Problem ▸ Copy out the items word for word, starting at the very first line and stopping after the line that contains "Added Mar 23, 2021 2021-03-23", including that line.

Exercise material ▸
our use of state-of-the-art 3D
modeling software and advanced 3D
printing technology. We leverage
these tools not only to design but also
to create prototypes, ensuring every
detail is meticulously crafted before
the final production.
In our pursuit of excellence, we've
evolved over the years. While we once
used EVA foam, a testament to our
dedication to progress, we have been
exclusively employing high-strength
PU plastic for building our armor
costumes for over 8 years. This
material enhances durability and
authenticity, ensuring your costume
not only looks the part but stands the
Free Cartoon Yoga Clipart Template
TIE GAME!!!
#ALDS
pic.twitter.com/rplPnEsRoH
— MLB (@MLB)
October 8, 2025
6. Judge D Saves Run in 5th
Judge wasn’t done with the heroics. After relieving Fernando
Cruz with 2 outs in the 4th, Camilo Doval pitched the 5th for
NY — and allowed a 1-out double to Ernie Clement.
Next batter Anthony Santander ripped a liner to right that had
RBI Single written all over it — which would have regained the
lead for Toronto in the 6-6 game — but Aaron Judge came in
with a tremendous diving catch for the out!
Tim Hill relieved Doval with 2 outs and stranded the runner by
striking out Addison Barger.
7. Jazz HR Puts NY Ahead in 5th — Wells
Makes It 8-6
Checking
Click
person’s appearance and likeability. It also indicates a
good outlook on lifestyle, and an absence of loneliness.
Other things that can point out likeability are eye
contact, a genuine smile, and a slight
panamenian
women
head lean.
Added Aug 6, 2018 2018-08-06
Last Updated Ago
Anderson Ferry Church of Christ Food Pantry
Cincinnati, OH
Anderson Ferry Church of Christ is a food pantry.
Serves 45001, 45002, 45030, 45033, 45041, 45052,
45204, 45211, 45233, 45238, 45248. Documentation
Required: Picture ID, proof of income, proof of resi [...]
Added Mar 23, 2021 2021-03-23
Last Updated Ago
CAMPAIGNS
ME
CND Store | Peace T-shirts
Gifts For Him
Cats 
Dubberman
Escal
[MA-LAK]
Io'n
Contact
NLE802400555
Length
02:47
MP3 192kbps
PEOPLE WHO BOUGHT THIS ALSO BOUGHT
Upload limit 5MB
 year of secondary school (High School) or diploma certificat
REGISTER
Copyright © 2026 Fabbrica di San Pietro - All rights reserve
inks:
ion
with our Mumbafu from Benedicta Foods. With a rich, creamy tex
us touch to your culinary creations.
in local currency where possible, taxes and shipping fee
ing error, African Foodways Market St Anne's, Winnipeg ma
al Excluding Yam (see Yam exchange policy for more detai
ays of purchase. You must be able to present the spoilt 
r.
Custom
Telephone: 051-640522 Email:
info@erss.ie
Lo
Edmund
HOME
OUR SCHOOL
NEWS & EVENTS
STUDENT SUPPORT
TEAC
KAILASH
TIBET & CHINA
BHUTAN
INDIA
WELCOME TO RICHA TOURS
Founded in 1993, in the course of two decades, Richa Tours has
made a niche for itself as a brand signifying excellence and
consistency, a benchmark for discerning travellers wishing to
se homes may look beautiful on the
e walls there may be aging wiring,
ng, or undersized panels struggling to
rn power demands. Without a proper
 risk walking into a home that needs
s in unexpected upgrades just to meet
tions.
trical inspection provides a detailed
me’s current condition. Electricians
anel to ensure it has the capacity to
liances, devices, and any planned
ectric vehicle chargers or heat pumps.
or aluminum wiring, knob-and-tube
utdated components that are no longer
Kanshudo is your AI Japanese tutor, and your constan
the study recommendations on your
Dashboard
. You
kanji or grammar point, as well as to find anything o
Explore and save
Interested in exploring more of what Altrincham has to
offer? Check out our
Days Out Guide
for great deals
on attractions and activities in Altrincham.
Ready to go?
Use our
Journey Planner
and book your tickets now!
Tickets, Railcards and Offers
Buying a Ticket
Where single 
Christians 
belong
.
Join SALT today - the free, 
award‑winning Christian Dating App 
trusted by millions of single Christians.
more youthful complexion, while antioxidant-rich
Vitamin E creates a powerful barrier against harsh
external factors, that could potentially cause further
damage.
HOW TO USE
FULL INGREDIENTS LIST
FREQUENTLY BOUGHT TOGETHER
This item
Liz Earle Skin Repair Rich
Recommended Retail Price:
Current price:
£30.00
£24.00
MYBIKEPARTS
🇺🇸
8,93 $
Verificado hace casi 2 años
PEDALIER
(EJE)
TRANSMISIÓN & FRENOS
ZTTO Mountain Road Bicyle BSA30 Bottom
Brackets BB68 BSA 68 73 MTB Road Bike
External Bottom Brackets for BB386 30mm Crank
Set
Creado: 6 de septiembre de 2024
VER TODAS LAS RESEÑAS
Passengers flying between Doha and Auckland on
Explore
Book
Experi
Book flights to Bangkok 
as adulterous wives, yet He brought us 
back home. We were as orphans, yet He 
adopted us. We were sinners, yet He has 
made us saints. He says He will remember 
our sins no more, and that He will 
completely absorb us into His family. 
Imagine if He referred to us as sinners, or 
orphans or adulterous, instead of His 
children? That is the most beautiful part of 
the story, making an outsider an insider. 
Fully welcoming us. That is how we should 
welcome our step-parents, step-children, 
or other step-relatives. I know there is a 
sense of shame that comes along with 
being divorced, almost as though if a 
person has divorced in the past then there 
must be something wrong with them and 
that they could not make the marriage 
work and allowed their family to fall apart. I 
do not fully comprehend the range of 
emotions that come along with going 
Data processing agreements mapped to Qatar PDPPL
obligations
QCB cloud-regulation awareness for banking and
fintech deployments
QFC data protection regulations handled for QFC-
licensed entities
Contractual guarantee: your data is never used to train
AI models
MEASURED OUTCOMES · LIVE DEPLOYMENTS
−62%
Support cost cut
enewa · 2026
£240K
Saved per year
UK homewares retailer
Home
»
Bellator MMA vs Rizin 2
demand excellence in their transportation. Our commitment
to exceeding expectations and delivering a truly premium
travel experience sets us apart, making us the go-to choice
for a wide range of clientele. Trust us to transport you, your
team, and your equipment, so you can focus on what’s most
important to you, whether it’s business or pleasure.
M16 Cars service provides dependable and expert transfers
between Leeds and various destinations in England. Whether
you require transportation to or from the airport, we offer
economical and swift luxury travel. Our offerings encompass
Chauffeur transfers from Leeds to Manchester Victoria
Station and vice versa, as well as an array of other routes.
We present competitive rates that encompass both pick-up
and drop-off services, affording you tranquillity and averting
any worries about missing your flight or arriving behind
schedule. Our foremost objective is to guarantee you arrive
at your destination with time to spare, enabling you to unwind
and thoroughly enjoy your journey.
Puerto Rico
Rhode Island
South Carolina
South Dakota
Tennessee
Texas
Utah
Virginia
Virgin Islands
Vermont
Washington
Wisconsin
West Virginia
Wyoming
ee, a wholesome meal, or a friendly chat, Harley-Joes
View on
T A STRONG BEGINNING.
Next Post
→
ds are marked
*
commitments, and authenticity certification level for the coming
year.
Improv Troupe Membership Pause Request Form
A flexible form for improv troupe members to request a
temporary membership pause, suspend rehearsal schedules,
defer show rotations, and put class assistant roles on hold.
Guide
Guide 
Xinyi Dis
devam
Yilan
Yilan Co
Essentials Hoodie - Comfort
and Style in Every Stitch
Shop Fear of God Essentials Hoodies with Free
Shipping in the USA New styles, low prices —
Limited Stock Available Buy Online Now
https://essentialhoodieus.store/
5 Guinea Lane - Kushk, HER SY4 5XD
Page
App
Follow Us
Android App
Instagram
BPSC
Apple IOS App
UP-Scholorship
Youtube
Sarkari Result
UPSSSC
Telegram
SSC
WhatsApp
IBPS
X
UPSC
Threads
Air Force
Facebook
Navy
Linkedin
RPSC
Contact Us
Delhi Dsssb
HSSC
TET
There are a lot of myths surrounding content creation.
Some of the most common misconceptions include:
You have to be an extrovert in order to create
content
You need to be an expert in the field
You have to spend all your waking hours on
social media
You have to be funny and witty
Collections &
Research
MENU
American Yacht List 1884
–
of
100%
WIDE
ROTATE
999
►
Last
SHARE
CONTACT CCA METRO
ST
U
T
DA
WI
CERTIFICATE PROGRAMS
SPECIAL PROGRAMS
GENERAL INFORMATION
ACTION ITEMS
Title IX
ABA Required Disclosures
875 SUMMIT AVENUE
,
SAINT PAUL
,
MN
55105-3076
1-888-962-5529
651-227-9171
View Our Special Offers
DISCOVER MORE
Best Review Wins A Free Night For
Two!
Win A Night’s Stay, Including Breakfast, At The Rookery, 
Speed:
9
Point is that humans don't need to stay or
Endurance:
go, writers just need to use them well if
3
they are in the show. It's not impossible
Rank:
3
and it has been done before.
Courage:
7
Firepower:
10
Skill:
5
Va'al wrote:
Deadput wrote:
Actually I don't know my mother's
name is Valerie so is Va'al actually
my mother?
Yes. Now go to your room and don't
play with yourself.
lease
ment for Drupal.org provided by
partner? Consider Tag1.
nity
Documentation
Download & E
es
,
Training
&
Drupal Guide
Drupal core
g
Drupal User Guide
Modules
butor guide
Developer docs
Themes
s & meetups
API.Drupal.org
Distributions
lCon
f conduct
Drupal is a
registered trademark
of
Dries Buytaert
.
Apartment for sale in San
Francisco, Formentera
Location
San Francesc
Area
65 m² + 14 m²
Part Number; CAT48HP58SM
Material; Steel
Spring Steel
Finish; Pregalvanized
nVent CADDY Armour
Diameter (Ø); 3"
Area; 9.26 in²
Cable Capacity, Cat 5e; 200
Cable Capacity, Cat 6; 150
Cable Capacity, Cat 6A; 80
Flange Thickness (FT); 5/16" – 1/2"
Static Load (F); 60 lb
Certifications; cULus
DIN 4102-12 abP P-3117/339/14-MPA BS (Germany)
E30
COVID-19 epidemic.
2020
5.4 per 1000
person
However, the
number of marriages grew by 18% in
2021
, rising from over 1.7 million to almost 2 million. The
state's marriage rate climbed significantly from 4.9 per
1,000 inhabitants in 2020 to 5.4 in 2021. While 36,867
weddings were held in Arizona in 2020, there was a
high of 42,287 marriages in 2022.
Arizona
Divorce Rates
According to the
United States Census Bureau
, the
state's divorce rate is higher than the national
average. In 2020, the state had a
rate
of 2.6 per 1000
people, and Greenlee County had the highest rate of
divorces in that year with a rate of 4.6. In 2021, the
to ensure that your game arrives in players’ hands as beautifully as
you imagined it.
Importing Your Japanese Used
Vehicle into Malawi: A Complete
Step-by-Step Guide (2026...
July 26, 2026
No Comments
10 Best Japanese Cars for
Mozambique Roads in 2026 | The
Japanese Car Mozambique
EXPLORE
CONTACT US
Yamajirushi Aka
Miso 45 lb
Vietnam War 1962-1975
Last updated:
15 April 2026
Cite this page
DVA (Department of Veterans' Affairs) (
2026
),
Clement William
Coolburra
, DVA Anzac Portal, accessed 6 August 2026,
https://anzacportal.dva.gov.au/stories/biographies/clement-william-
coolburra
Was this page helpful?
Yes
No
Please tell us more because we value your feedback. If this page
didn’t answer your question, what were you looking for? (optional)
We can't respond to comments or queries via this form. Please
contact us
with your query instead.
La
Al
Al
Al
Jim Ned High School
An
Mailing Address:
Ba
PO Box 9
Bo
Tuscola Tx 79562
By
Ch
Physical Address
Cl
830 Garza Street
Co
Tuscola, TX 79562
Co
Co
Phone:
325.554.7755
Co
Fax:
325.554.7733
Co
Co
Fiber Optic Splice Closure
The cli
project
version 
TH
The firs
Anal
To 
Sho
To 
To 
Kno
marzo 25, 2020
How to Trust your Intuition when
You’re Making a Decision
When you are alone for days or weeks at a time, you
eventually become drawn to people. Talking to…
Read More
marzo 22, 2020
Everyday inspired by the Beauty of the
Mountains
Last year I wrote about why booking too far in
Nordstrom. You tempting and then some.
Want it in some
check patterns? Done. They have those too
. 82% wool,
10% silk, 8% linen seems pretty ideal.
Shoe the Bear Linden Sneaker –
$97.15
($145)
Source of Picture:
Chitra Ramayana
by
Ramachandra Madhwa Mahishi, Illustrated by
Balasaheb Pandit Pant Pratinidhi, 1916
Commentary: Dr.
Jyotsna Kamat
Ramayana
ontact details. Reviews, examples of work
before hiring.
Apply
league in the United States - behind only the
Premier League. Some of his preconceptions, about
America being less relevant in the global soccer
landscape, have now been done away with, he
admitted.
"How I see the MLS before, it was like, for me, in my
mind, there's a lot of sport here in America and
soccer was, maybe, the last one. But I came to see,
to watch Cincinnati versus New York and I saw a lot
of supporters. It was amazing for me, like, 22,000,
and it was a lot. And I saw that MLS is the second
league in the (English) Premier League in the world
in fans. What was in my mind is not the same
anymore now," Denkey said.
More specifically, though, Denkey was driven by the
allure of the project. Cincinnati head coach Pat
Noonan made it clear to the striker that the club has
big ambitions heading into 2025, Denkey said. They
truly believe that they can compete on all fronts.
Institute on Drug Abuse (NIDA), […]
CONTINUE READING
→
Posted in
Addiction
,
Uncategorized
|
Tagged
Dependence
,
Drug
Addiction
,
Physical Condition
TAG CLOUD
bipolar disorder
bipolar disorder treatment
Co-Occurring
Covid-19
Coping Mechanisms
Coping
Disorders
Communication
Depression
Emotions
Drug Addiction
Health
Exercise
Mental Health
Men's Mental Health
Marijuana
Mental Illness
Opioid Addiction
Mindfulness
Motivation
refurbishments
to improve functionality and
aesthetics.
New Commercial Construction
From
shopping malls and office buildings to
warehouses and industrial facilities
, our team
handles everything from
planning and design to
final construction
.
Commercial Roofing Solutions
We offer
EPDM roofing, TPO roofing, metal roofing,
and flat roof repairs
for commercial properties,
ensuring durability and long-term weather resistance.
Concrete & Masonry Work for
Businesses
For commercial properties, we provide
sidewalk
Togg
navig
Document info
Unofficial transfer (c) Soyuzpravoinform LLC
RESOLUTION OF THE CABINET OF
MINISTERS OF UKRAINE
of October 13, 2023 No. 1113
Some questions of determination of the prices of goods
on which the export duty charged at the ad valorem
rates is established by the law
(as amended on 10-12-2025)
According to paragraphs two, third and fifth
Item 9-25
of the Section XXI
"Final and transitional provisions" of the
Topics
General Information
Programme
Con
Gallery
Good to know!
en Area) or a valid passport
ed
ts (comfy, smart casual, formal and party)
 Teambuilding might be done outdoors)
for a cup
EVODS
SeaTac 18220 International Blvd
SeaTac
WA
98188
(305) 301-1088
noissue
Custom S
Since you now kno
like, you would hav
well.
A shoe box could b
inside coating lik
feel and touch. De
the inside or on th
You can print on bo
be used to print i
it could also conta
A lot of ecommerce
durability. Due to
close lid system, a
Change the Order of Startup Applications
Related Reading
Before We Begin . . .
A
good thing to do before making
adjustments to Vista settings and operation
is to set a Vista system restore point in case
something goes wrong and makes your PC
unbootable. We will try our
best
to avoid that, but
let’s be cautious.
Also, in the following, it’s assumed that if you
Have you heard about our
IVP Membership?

Task solution ▸
our use of state-of-the-art 3D
modeling software and advanced 3D
printing technology. We leverage
these tools not only to design but also
to create prototypes, ensuring every
detail is meticulously crafted before
the final production.
In our pursuit of excellence, we've
evolved over the years. While we once
used EVA foam, a testament to our
dedication to progress, we have been
exclusively employing high-strength
PU plastic for building our armor
costumes for over 8 years. This
material enhances durability and
authenticity, ensuring your costume
not only looks the part but stands the
Free Cartoon Yoga Clipart Template
TIE GAME!!!
#ALDS
pic.twitter.com/rplPnEsRoH
— MLB (@MLB)
October 8, 2025
6. Judge D Saves Run in 5th
Judge wasn’t done with the heroics. After relieving Fernando
Cruz with 2 outs in the 4th, Camilo Doval pitched the 5th for
NY — and allowed a 1-out double to Ernie Clement.
Next batter Anthony Santander ripped a liner to right that had
RBI Single written all over it — which would have regained the
lead for Toronto in the 6-6 game — but Aaron Judge came in
with a tremendous diving catch for the out!
Tim Hill relieved Doval with 2 outs and stranded the runner by
striking out Addison Barger.
7. Jazz HR Puts NY Ahead in 5th — Wells
Makes It 8-6
Checking
Click
person’s appearance and likeability. It also indicates a
good outlook on lifestyle, and an absence of loneliness.
Other things that can point out likeability are eye
contact, a genuine smile, and a slight
panamenian
women
head lean.
Added Aug 6, 2018 2018-08-06
Last Updated Ago
Anderson Ferry Church of Christ Food Pantry
Cincinnati, OH
Anderson Ferry Church of Christ is a food pantry.
Serves 45001, 45002, 45030, 45033, 45041, 45052,
45204, 45211, 45233, 45238, 45248. Documentation
Required: Picture ID, proof of income, proof of resi [...]
Added Mar 23, 2021 2021-03-23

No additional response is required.